Master Okazaki stressed the ancient systems of philosophical and moral training (see the Esoteric Principles) while retaining the best of the arts of self-defense and of restoration together as a system of physical culture and mental cultivation. Thus, he achieved a true synthesis of ancient and modern elements.
In 1930 Master Okazaki opened the Nikko (rays of the sun) Sanatorium of Restoration Massage, also known as the Okazaki Seifhukujitsu In (Okazaki Alignment and Restoration Clinic) in Honolulu, where he subsequently earned an international reputation for his skill as a physical therapist. He also opened his school, the Kodenkan Dojo, that same year.
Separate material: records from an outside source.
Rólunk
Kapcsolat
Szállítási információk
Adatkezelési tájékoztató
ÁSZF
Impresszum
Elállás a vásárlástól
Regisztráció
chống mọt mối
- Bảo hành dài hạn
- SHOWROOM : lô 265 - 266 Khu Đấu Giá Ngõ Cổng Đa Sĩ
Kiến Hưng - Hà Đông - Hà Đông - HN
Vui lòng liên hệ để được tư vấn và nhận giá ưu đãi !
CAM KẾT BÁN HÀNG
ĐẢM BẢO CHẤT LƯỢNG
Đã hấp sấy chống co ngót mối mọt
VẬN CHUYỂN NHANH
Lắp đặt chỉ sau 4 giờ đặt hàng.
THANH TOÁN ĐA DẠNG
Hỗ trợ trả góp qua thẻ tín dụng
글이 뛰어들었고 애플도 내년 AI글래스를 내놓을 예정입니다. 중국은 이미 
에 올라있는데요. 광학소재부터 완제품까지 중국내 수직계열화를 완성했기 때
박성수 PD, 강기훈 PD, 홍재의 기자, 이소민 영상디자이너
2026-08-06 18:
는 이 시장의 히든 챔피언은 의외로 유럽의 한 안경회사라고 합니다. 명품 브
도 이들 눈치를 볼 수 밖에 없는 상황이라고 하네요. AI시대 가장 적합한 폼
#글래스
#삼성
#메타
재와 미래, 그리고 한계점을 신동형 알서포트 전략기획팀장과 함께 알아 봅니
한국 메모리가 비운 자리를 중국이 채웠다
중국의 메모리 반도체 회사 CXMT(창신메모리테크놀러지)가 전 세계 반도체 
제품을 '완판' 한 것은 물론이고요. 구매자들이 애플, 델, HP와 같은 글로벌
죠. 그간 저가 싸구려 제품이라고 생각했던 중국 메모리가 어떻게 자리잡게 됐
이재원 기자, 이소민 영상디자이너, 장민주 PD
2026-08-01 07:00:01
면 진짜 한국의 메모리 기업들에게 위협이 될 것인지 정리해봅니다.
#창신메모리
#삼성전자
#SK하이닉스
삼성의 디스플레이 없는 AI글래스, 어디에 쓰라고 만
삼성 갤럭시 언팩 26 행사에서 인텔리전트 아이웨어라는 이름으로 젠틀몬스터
Kodenkan, the name of Master Okazaki’s physical school, may be translated as The School of the Ancient Tradition, and in fact the Kodenkan system is a synthesis of the best arts of the ancient jujitsu schools. However, Kodenkan may also be rendered as The School in which Seniors Transmit the Tradition. This translation describes the Kodenkan method of instruction, senior students teach junior students in the spirit which Master Okazaki declared was inherent in the Hawaiian word Kokua, to help another.
From the founding of the Kodenkan Dojo forward, Master Okazaki’s life was devoted to instructing worthy Americans without regard to national origin, race, or sex in the arts and sciences of jujitsu and to developing disciples who would introduce his system throughout the United States.
It is safe to say that when Master Okazaki died in July, 1951, thousands of students had studied in his school.
On the mainland over the years, a number of disciples who Master Okazaki had initiated into the highest arts of the DAN ZAN RYU system began to teach and attempted to make a reality of Master Okazaki’s dream to have a school teaching his system in every state of the Union. One of the first, Professor Ray L. Law established the Oakland (CA.) Judo School in 1939, and was followed shortly by Professor Bud Estes, Professor Richard Rickerts and Professor John Cahill. Others followed and taught over the years, and today, there are a variety of organizations, founded by different Okazaki students, dedicated to perpetuating their interpretation of his system.